### The problem
Reproduce the page text from "Recent screenshot from" up to and including "been highly rewarding.", replacing "woodstove" with "fireplace".

### Page text
== Segment start ==

To purchase a copy

Title: High Up in the Rolling Hills
Author: Peter Finch


Category: Biography, memoir, manifesto, sustainable living
Format: Trade paperback, hardcover, ebook
Publication Date: April, 2013
Pages: 204
Recommended Price: $17.95 softcover, $27.95 hardcover, $9.95 pdf
Trim: 8.5 x 5.5 inches
Available from: iUniverse; Amazon in Canada, United States, United Kingdom, France, Germany, Spain, Italy, Japan, Brazil; Barnes & Noble; Borders; Chapters Indigo in Canada
First Print Run: On demand (with iUniverse on-demand capabilities, there is never an out-of-stock situation)

Saturday 11 January 2014

Creative Time

Recent screenshot from my Pinterest page, www.pinterest.com/peterfinch/

It is off-season on the farm, a time for creative pursuits like reading, researching and writing. I have spent quite some hours recently - through the bone-chilling weather outside, toasty by the woodstove inside - delving into some themes that fascinate and inspire me. The media by which I have made these explorations are two-fold: books in print and Pinterest. That may sound like going from the sublime to the ridiculous, but both channels have been highly rewarding.

== Segment end ==

### Data listing
== Segment start ==

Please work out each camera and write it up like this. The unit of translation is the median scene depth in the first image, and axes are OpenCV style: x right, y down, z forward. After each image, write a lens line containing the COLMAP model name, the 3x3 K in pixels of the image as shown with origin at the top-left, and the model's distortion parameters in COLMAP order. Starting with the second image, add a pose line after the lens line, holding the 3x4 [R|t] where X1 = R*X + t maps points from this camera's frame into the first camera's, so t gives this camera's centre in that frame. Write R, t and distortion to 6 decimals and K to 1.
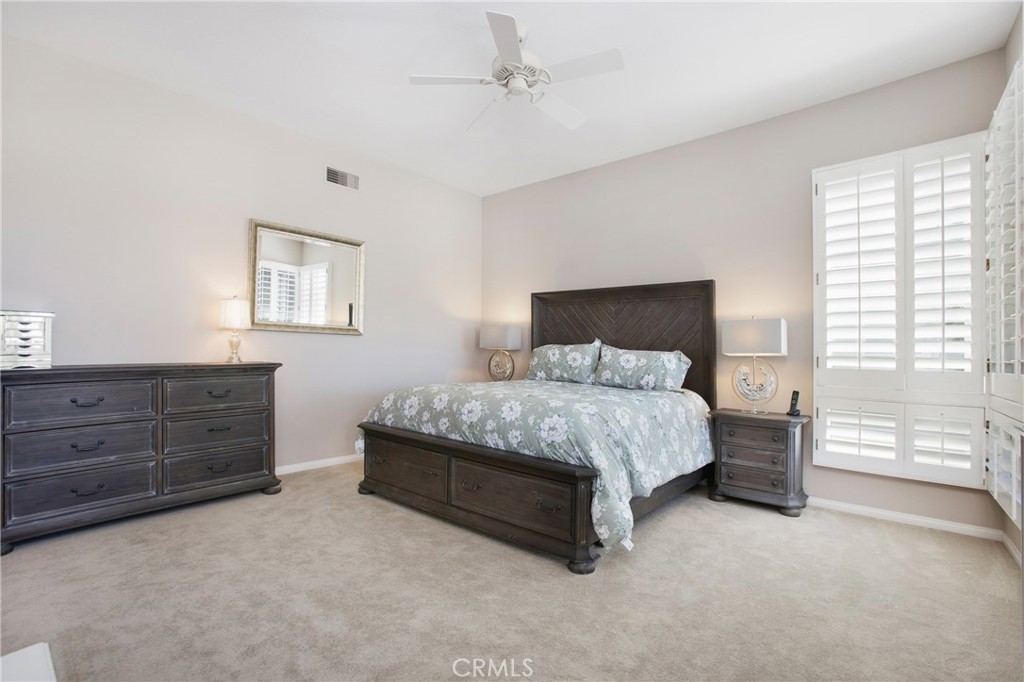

== Segment end ==
== Segment start ==

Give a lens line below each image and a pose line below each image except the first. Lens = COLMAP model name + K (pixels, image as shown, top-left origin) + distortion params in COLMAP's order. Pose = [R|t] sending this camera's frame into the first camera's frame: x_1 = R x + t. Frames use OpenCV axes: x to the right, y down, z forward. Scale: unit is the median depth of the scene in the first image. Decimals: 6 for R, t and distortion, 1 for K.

== Segment end ==

### Output
Recent screenshot from my Pinterest page, www.pinterest.com/peterfinch/

It is off-season on the farm, a time for creative pursuits like reading, researching and writing. I have spent quite some hours recently - through the bone-chilling weather outside, toasty by the fireplace inside - delving into some themes that fascinate and inspire me. The media by which I have made these explorations are two-fold: books in print and Pinterest. That may sound like going from the sublime to the ridiculous, but both channels have been highly rewarding.